Gag Grouper and Vermilion Snapper

Attendance high at scoping meeting, new assessment for vermilion snapper scheduled

 

     Nearly 100 fishermen attended the final in a series of public scoping meetings held by the South Atlantic Fishery Management Council last week in North Myrtle Beach, South Carolina.  The scoping meeting, held in conjunction with the Council’s quarterly week-long meeting, was the last in a series of six meetings held along the South Atlantic coast in September.  The Council solicited input from the public on measures needed to reduce the harvest of gag grouper and vermilion snapper in order to end overfishing for these species.  In June 2007, stock assessments of these economically important species identified that overfishing was occurring.  Fishermen face a 37% reduction in the harvest of gag and a 61% reduction in the harvest of vermilion snapper. By law, the Council has one year to end overfishing for these species.

*Dataset items*:
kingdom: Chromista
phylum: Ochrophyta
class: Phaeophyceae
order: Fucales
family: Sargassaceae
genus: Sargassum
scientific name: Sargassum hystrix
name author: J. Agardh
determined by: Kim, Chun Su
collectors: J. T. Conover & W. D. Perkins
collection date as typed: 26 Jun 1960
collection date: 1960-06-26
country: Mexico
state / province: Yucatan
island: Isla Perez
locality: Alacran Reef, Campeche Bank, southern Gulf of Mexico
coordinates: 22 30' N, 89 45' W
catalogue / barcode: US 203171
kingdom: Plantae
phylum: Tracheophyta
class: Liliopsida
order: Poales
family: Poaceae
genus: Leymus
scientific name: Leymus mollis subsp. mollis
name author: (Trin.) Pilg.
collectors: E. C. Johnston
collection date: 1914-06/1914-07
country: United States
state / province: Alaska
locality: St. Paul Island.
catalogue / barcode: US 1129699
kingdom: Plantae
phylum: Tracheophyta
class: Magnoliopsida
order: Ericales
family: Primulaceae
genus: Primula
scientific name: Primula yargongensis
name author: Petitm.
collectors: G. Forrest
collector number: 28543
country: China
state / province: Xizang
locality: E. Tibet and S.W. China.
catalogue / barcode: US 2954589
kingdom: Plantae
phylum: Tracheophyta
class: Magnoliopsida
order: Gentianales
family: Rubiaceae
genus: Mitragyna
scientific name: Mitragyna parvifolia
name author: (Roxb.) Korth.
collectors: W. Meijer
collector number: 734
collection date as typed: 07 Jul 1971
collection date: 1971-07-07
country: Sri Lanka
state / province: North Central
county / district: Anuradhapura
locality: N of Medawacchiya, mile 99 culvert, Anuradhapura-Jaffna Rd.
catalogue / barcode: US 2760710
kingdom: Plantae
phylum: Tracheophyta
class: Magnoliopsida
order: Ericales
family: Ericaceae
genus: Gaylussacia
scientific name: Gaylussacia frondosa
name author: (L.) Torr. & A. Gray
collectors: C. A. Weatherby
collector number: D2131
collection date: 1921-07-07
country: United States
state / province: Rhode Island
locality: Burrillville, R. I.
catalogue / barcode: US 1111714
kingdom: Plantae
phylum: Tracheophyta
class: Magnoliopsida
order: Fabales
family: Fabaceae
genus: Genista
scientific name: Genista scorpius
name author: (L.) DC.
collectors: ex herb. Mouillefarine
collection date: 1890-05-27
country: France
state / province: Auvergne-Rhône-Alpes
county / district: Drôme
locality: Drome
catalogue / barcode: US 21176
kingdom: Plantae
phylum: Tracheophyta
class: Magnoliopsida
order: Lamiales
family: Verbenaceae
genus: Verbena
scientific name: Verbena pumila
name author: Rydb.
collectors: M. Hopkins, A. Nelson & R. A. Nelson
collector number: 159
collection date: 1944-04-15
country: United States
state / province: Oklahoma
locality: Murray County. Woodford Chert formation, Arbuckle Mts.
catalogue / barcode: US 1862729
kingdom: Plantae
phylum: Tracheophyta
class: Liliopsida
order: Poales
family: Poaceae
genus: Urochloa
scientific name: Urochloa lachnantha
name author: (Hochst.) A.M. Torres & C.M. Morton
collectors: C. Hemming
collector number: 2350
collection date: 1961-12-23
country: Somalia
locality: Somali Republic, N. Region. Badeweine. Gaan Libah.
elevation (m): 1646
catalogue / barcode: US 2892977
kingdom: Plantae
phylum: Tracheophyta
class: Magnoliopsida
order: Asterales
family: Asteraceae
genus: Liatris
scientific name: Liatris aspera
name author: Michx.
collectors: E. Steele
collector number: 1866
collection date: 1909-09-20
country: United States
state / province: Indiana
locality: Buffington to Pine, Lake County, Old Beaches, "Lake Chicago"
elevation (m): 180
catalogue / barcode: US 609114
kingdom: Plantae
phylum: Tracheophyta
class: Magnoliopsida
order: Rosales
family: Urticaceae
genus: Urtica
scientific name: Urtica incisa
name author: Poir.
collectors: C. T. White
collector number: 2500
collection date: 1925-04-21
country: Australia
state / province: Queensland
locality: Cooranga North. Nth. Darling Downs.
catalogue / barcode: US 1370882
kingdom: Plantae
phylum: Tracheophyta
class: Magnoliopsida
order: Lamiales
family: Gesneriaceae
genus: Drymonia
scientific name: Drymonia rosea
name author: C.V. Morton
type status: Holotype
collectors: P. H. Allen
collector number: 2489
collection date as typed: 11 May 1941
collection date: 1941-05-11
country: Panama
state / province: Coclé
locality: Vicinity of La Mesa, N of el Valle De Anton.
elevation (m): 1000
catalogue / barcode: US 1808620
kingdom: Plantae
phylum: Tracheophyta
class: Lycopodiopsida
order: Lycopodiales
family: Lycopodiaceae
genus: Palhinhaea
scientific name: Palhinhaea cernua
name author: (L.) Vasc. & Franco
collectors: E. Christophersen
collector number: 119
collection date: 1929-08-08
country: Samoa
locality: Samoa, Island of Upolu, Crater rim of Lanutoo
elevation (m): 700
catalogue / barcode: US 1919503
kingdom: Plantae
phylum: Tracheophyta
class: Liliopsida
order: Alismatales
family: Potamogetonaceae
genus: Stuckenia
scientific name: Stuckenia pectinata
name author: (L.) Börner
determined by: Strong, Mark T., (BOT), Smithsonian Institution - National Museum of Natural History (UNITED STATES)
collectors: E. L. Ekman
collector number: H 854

*SHORT EXERCISE 1*:
According to the fishery meeting text, how many fishermen attended the final public scoping meeting in North Myrtle Beach?
*SHORT EXERCISE 2*:
Take the text on the gag grouper and vermilion snapper meetings further, picking up after its last sentence.

*TASK ANSWER 1*:
Nearly 100 fishermen attended.

*TASK ANSWER 2*:
 

     In public scoping meetings and through written comments, fishermen expressed their concerns about the economic impacts of the proposed reductions and questioned the validity of data used in the stock assessments that determined the overfishing status.  “We’ve been going in the right direction and we’ve seen improvements with the stocks,” said Chris Long, a commercial fisherman from Little River, South Carolina.  “But these new cuts will put us out of business.  It’s that simple.”  Many of the other fishermen attending the scoping meetings, including charter captains and headboat operators, agreed.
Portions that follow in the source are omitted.